Mit zunehmender Nachdruckzeit wird durch Nachdrucken der Schmelze die Schwindung reduziert. Dieser Vorgang kann jedoch nur erfolgen, solange die Schmelze an keinem Ort des Fließwegs (insbesondere Anguss und Anschnitt) eingefroren ist. Eine Nachdruckzeitverlängerung darüber hinaus hat danach keine Wirkung mehr. Bei ausreichend langer Nachdruckzeit überwiegt bei teilkristallinen Formmassen der Einfluss der verbesserten Druckwirkung in der Kavität.

Massetemperatur: Verarbeitungschwindung zu groß - Massetemperatur erhöhen, 

Eine Erhöhung bewirkt die damit verbundene Abnahme der Schmelzeviskosität eine bessere Druckübertragung und damit eine Schwindungsverringerung.

Werkzeugtemperatur: Verarbeitungschwindung zu groß - Werkzeugtemperatur senken, 

Verringern Sie bei teilkristallinen Kunststoffen die Werkzeugtemperatur, um die Abkühlgeschwindigkeit zu erhöhen. Dies verringert den Kristallinitätsgrad und die Verarbeitungschwindung. Beobachten Sie das Verzugsverhalten der Teile mehrerer Wochen (Nachschwindung). 

Eine höhere Werkzeugtemperatur führt bei teilkristallinen Kunststoffen zu einer hohen Verarbeitungsschwindung und einer relativ geringen Nachschwindung. Bei höheren Werkzeugtemperaturen fällt die Gesamtschwindung gleichmäßiger und geringer aus als bei einen kalten Werkzeug.

Abweichungen der Werkzeugtemperatur erzeugen ein Biegemoment, das dazu führt, dass das Spritzteil sich wölbt.
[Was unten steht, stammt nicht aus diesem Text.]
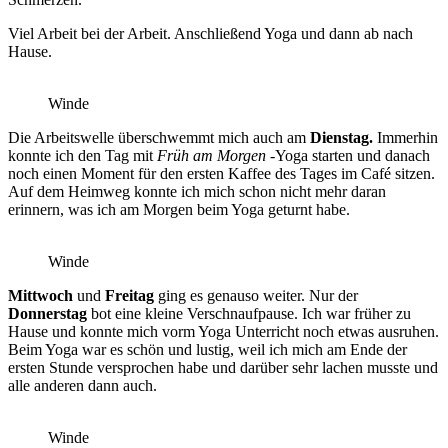
Viel Arbeit bei der Arbeit. Anschließend Yoga und dann ab nach
Hause.
Winde
Die Arbeitswelle überschwemmt mich auch am
Dienstag.
Immerhin
konnte ich den Tag mit
Früh am Morgen
-Yoga starten und danach
noch einen Moment für den ersten Kaffee des Tages im Café sitzen.
Auf dem Heimweg konnte ich mich schon nicht mehr daran
erinnern, was ich am Morgen beim Yoga geturnt habe.
Winde
Mittwoch
und
Freitag
ging es genauso weiter. Nur der
Donnerstag
bot eine kleine Verschnaufpause. Ich war früher zu
Hause und konnte mich vorm Yoga Unterricht noch etwas ausruhen.
Beim Yoga war es schön und lustig, weil ich mich am Ende der
ersten Stunde versprochen habe und darüber sehr lachen musste und
alle anderen dann auch.
Winde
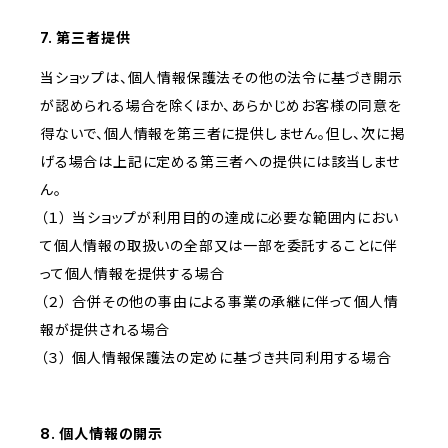
7. 第三者提供
当ショップは、個人情報保護法その他の法令に基づき開示
が認められる場合を除くほか、あらかじめお客様の同意を
得ないで、個人情報を第三者に提供しません。但し、次に掲
げる場合は上記に定める第三者への提供には該当しませ
ん。
（１） 当ショップが利用目的の達成に必要な範囲内におい
て個人情報の取扱いの全部又は一部を委託することに伴
って個人情報を提供する場合
（２） 合併その他の事由による事業の承継に伴って個人情
報が提供される場合
（３） 個人情報保護法の定めに基づき共同利用する場合
8. 個人情報の開示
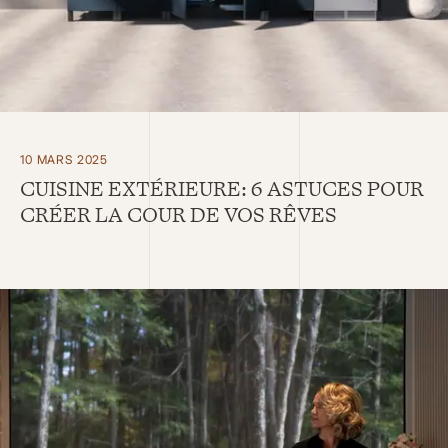
10 MARS 2025
CUISINE EXTÉRIEURE: 6 ASTUCES POUR
CRÉER LA COUR DE VOS RÊVES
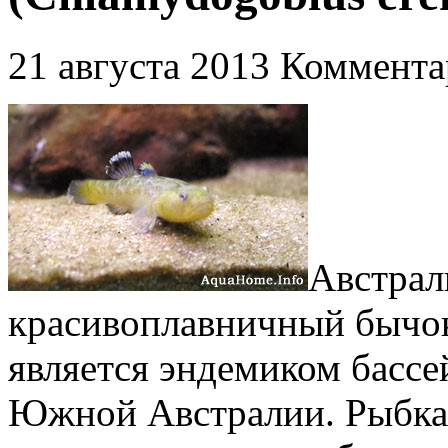
21 августа 2013
Коммента
Австрал
красивоплавничный бычок
является эндемиком бассе
Южной Австралии. Рыбка н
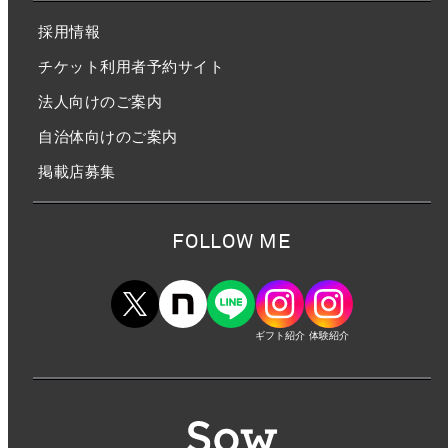
採用情報
チケット利用者予約サイト
法人向けのご案内
自治体向けのご案内
掲載店募集
FOLLOW ME
ギフト紹介
体験紹介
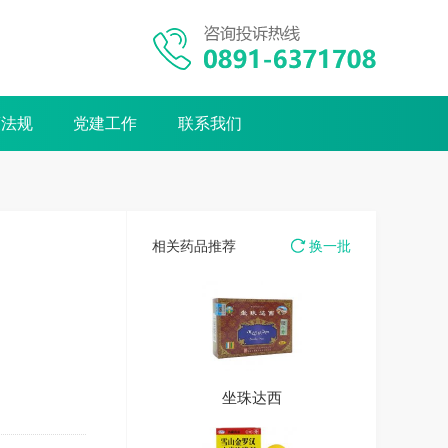
策法规
党建工作
联系我们
相关药品推荐
换一批
十味蒂达胶囊
十味蒂达胶囊
坐珠达西
坐珠达西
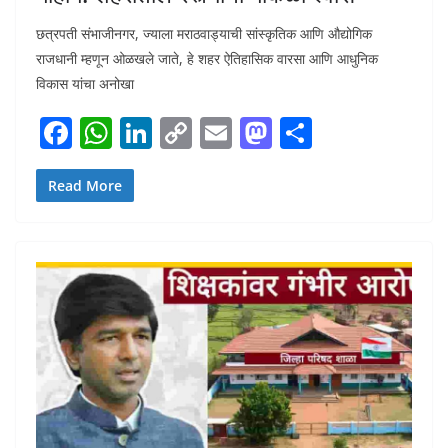
छत्रपती संभाजीनगर, ज्याला मराठवाड्याची सांस्कृतिक आणि औद्योगिक
राजधानी म्हणून ओळखले जाते, हे शहर ऐतिहासिक वारसा आणि आधुनिक
विकास यांचा अनोखा
F
W
Li
C
E
M
S
ac
h
n
o
m
as
h
e
at
k
p
ai
to
ar
Read More
b
s
e
y
l
d
e
o
A
dI
Li
o
o
p
n
n
n
k
p
k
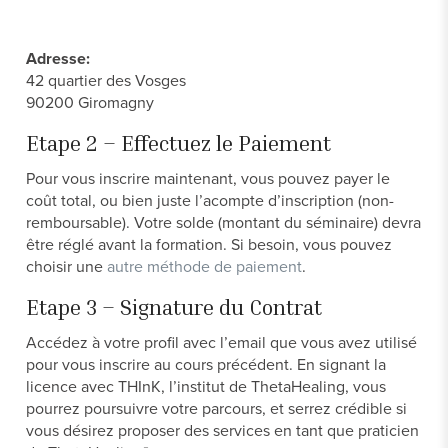
Adresse:
42 quartier des Vosges
90200 Giromagny
Etape 2 – Effectuez le Paiement
Pour vous inscrire maintenant, vous pouvez payer le
coût total, ou bien juste l’acompte d’inscription (non-
remboursable). Votre solde (montant du séminaire) devra
être réglé avant la formation. Si besoin, vous pouvez
choisir une
autre méthode de paiement
.
Etape 3 – Signature du Contrat
Accédez à votre profil avec l’email que vous avez utilisé
pour vous inscrire au cours précédent. En signant la
licence avec THInK, l’institut de ThetaHealing, vous
pourrez poursuivre votre parcours, et serrez crédible si
vous désirez proposer des services en tant que praticien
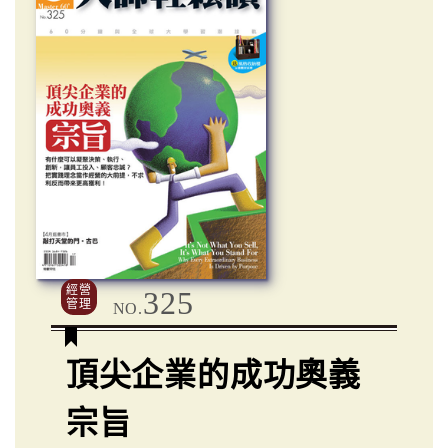
經營
325
管理
NO.
頂尖企業的成功奧義
宗旨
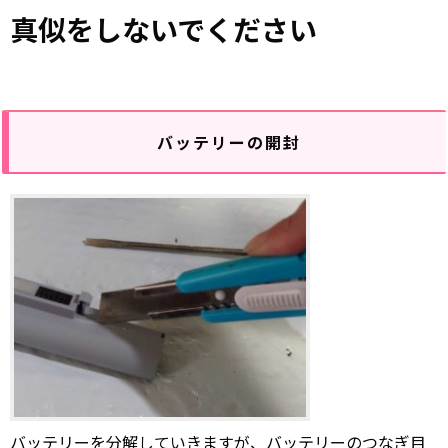
真似をしないでください
バッテリーの開封
バッテリーを分解していきますが、バッテリーのつなぎ目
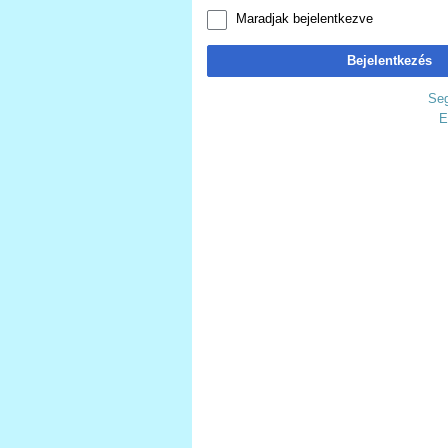
Maradjak bejelentkezve
Bejelentkezés
Seg
E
Ungleichmäßige Schwindung kann auftreten, wenn das Formteil ungleichmäßig abgekühlt wird.

Kühlzeit: Eine längere Abkühlzeit kann dazu führen, dass das Teil maßhaltig bleibt.

Orientierung: Während der Füll und Verdichtungsphase treten Scher und Dehnspannungen auf. Sie bewirken, dass sowohl das Material als auch die Füll und Verstärkungsstoffe im Material sich orientieren. Schwankungen in der Orientierung können zu ungleichmäßiger Schwindung führen. Bei den glasfaserverstärkten Kunststoffen entsteht durch die Orientierung ein vollkommen anderes Schwindungsverhalten. Hauptverursacher von Verzugserscheinungen ist hier die Differenz zwischen Faserorientierung längs und quer zur Fließrichtung. Diese unterschiedlichen Verzugsursachen zwischen unverstärkt und verstärkt führen häufig beim selben Teil zu entgegengesetzten Verzugsphänomenen.


Beeinflussung von Schwindung und Verzug durch das Werkzeug:

Formteildicke: Die Verarbeitungsschwindung nimmt mit der Wanddicke zu - Druckabnahme. Bei Formteilen mit starken Wanddickenunterschieden muss mit Verzug gerechnet werden. Ein Bauteil mit unterschiedlichen Wanddicken muss in den dickeren Regionen angespritzt werden, sonst entsteht unterschiedliche Schwindung, Einfallstellen, Lunkerbildung in den dicken Bereichen. Der Anschnitt muss sich an einer Stelle befinden, an der das Material während der Kompensationsphase kontinuierlich fließen kann. Der Anschnitt muss groß genug sein. Ein Spritzgußteil mit konstanter Wanddicke schwindet in anschnittfernen Bereichen fast immer stärker als in der Nähe des Anschnitts.

Fließweglänge: Schwindung steigt, da der Werkzeuginnendruck durch steigende Länge sinkt.

Anschnitt: Wenn der Anschnitt zu klein ist und einfriert bevor das Teil komplett  verdichtet ist, kann das Teil zu klein werden. Ein größerer Anschnitt kann Abhilfe schaffen.